_WORK REQUIRED_
Copy the records word for word, starting at the line with "order: Anguilliformes" and ending with the line with "common name: Yellow-edged moray", both lines included.
** START EXTRACTED RECORDS **
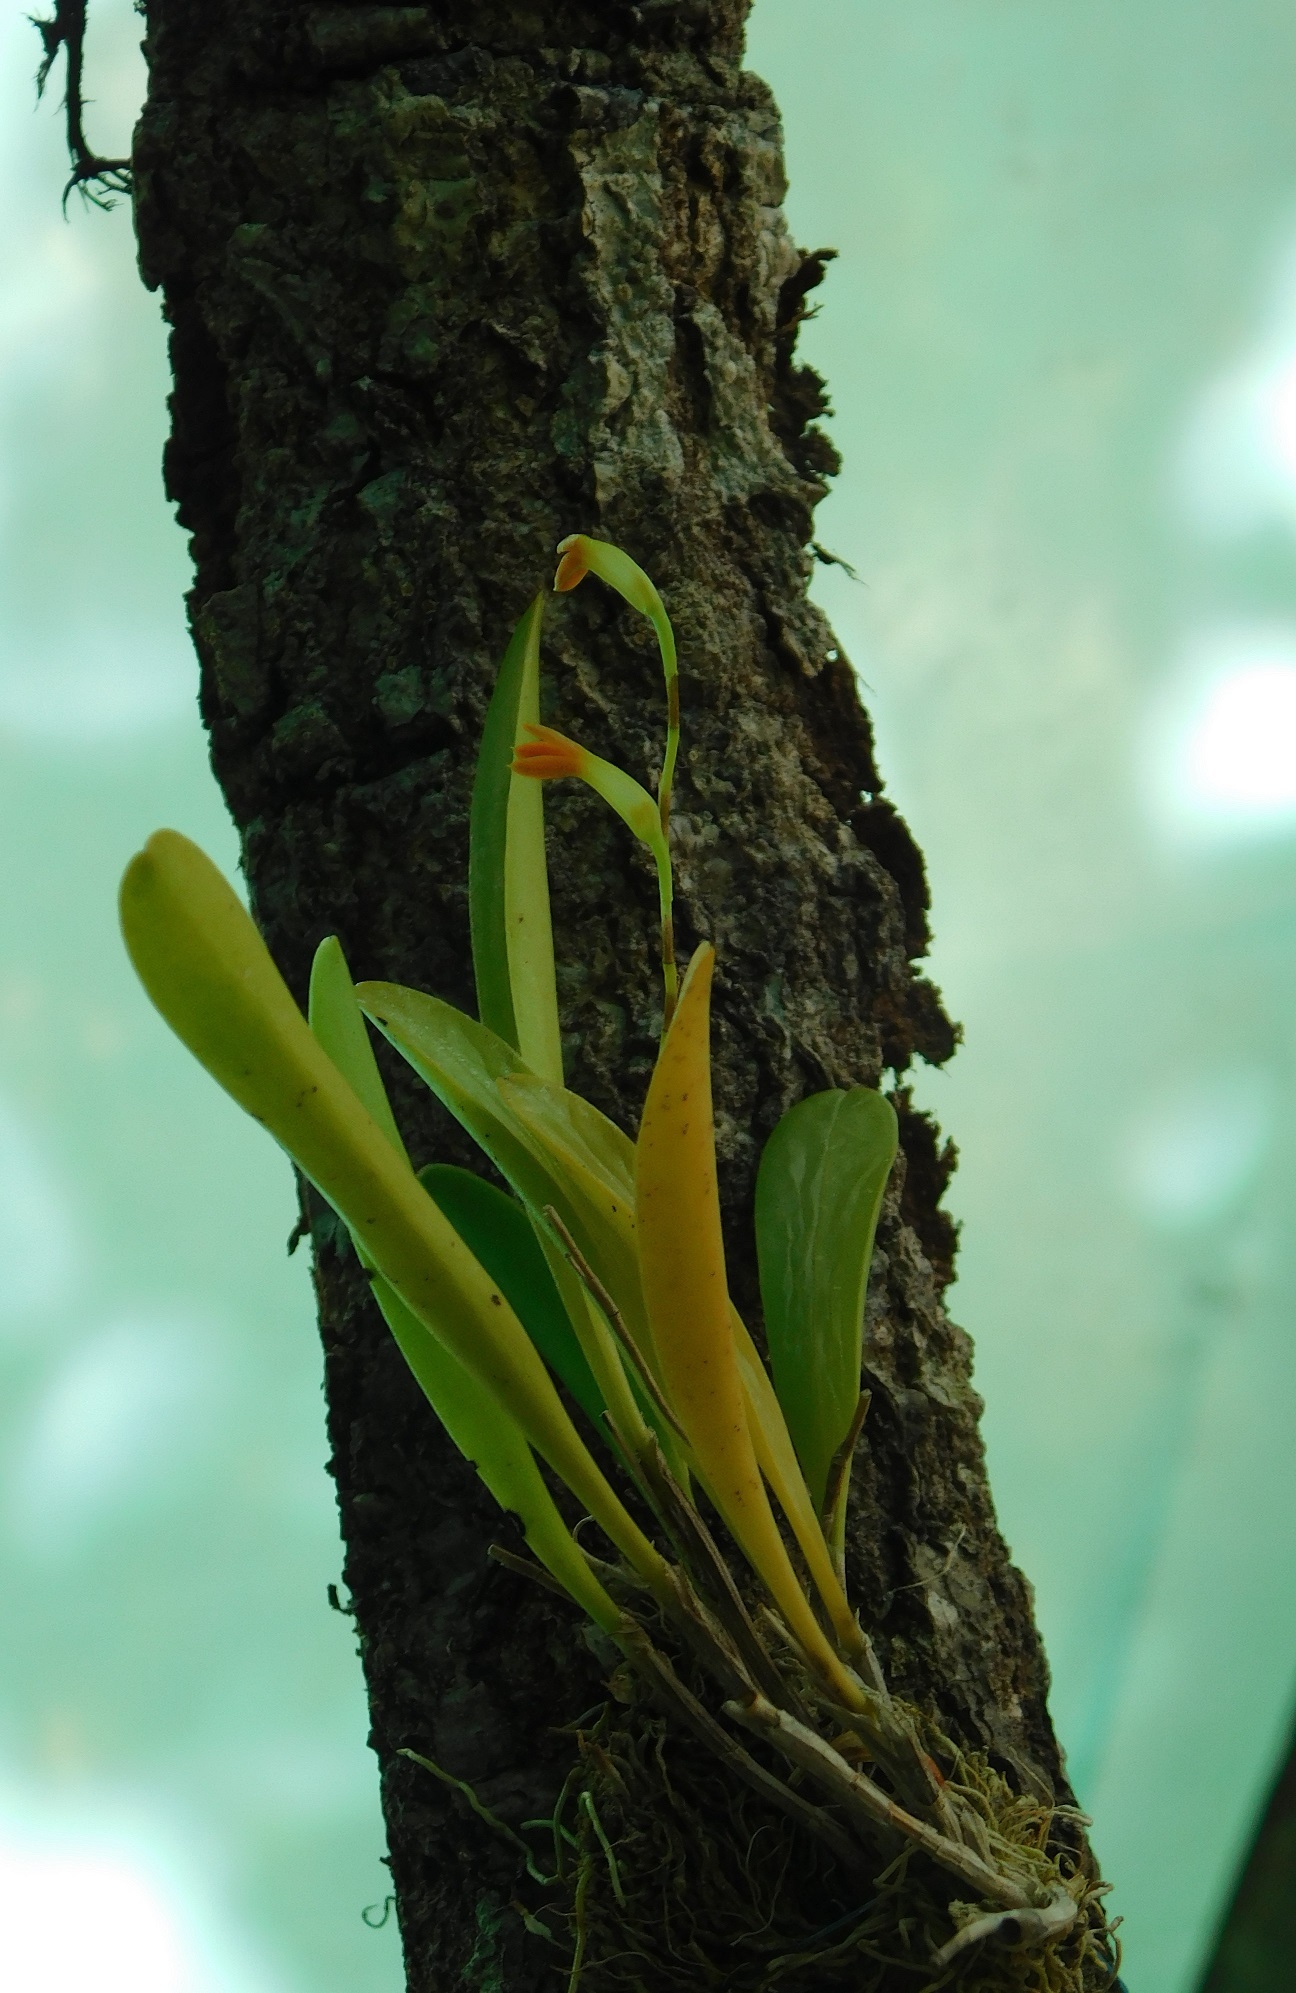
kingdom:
** END EXTRACTED RECORDS **
** START EXTRACTED RECORDS **
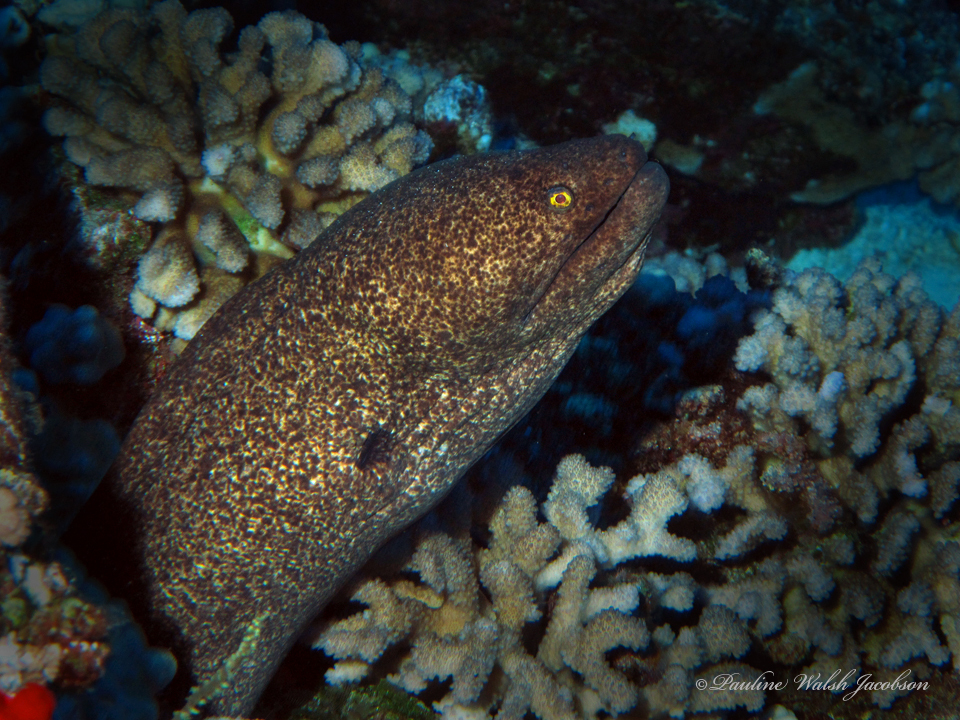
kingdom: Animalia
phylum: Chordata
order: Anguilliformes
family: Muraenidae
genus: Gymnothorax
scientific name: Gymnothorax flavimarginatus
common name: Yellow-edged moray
** END EXTRACTED RECORDS **
** START EXTRACTED RECORDS **
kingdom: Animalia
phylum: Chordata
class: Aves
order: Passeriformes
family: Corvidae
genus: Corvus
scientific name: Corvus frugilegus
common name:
** END EXTRACTED RECORDS **
_SOLUTION TO THE EXERCISE_
order: Anguilliformes
family: Muraenidae
genus: Gymnothorax
scientific name: Gymnothorax flavimarginatus
common name: Yellow-edged moray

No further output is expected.